If you saw our weekend wrap posts, you might have seen both Car and I are listening to the same audiobook – The Hitchhiker**. It was an Audible** freebie a couple of months back, that I’ve had sitting in my library untouched since. a couple of weeks back, Car mentioned she has started listening to it. On Saturday, I finished my knit Along audiobook but had found my groove with knitting. Into the audible library I went, and I noticed The Hitchhiker. It was reasonably short (around 6hrs in the summary), and knowing Car was listening as well was also part of the appeal, to have someone to chat to about it.
Having the same audio book queues up though, is where the similarities ended. Being two weeks behind, I hadn’t checked where Car was up to, and just assumed she was well ahead of my, if not finished. You know what they say about assumptions? Yeah. That. I made a rookie error of getting to the end of part one, launching into “omgosh I didn’t see <redacted > coming”, only to have Car message back, horrified. “Dude. Spoilers”. I was horrified. There is a reasonable cross-over in our media consumption, as with most friends with common interests. We’re often recommending tv shows and books and podcasts. Both of us though, are quite firm on the “no spoilers” policy, and here I was, flagrantly throwing out a spoiler without a second thought.

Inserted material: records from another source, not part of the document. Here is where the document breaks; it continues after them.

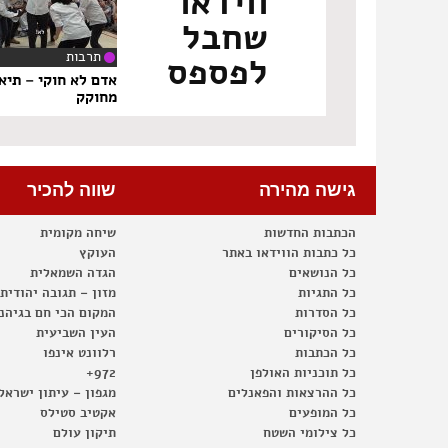
ווידאו
שחבל
תרבות
לפספס
‏8
אדם לא חוקי – תיא
מחוקק
גישה מהירה
שווה להכיר
הכתבות החדשות
שיחה מקומית
כל כתבות הווידאו באתר
העוקץ
כל הנושאים
הגדה השמאלית
כל התגיות
מזון – תגובה יהודית
כל הסדרות
המקום הכי חם בגיהנ
כל הסיקורים
העין השביעית
כל הכתבות
רלוונט אינפו
כל תוכניות האולפן
972+
כל ההרצאות והפאנלים
מגפון – עיתון ישראל
כל המופעים
אקטיב סטילס
כל צילומי השטח
תיקון עולם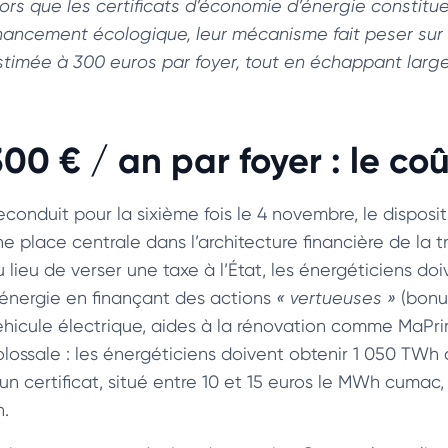
lors que les certificats d’économie d’énergie constitue
inancement écologique, leur mécanisme fait peser sur
stimée à 300 euros par foyer, tout en échappant lar
300 € / an par foyer : le c
econduit pour la sixième fois le 4 novembre, le disposit
ne place centrale dans l’architecture financière de la t
u lieu de verser une taxe à l’État, les énergéticiens d
’énergie en finançant des actions
« vertueuses »
(bonus
éhicule électrique, aides à la rénovation comme MaPrim
olossale : les énergéticiens doivent obtenir 1 050 TWh
un certificat, situé entre 10 et 15 euros le MWh cumac, 
n.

It got us to talking though, about the “how” of our listening. Car commented how fast I was getting through it. We chatted briefly about her love of silence and my inability to work in silence, how I put the audiobook on and kept listening until there were people in my house who wanted to talk to me. And then I dropped the bomb. I always have my books set somewhere between 1.3x & 1.5x. I may as well have shared another spoiler.
In last week’s episode, we chatted about about differing levels of auditory stimulation, and how it keeps out brains engaged. One of my children is neurodivergent, and they listen to audiobooks at 3x. It makes my head want to explode, but they can repeat it back to me word-perfect. They need that stimulation of lots of information coming at them rapid-fire. I can’t handle it at that speed, but equally, at 1x, my brain gets bored and wanders off on a little adventure, coming up with projects or stories or house decorating ideas. Doesn’t matter how good the story is, or how much I am enjoying it. My brain needs that slight faster speed to keep it engaged and on task. Depending on the narrator, that 1.3x to 1.5x range is my sweet spot. Fast enough to keep my brain engaged, slow enough I can understand it and it’s not uncomfortable to listen to.
Finishing The Forgotten Garden on Saturday morning, I had it set at 1.5x. Coming into The Hitchhiker, I had to drop it to 1.3x to get a similar level of auditory engagement. With my AirPods in, story on, I power knitted, and by Sunday night, I had finished the body of my knitting and was forty rows into my tail section. I love knitting, but if I hadn’t had that audiobook to keep me focussed, I wouldn’t have had a hope of getting that much done. Conversely, I couldn’t have listened to that much audiobook, without the tactile stimulation of the knitting to keep my hands busy while I listened. Learning the different ways my brain requires
Much to the amusement of the peanut gallery, I dropped into the chat Saturday night. “I only have an hour to go, but I don’t think I can finish this audiobook tonight.” The two friends I was chatting with both love scary stories, while my overactive imagination would have me awake, heart racing, staring into the dark, waiting for the murderer to come and get me, at 3am. I ended up finishing the audiobook on Sunday afternoon instead. Generally, once I get hooked on a story, I like to keep going until it’s done. For all that my brain likes novelty and the stimulation of new projects, it’s also a massive fan of ruts and grooves. I often tackle projects the same way – once I get going, I keep going and squeezing every last minute of the day that I can into getting it done. Newton’s law of inertia, crafter style. At the minute, I have a few different projects on the go, but the majority of my crafty bandwidth is being consuming by my knitting.
It tickled my funny bone, how we had only just spoken about how we approach the same hobbies and projects from very different thought process directions, and then here was a perfect example in the shape of an audiobook. Same book, two very different experiences. One, at parity speed, over two weeks, in dribs and drabs. The other, sped up, start to finish in under 24 hours in two main chunks.
Car finished last night, and despite our different approaches to the listening of the book, we both had very similar reactions to the ending, and to one of the characters in particular. She dropped into our MOCS messages with a comment, which I was in the process of replying to, when her second comment also landed. “hahah right? I thought it was just me who thought that”. The reply worked for both of her comments, so similar were our final thoughts on the book.
The perfect microcosm of how our creative partnership works, really. Same input, similar output, veeeery different processes in the middle.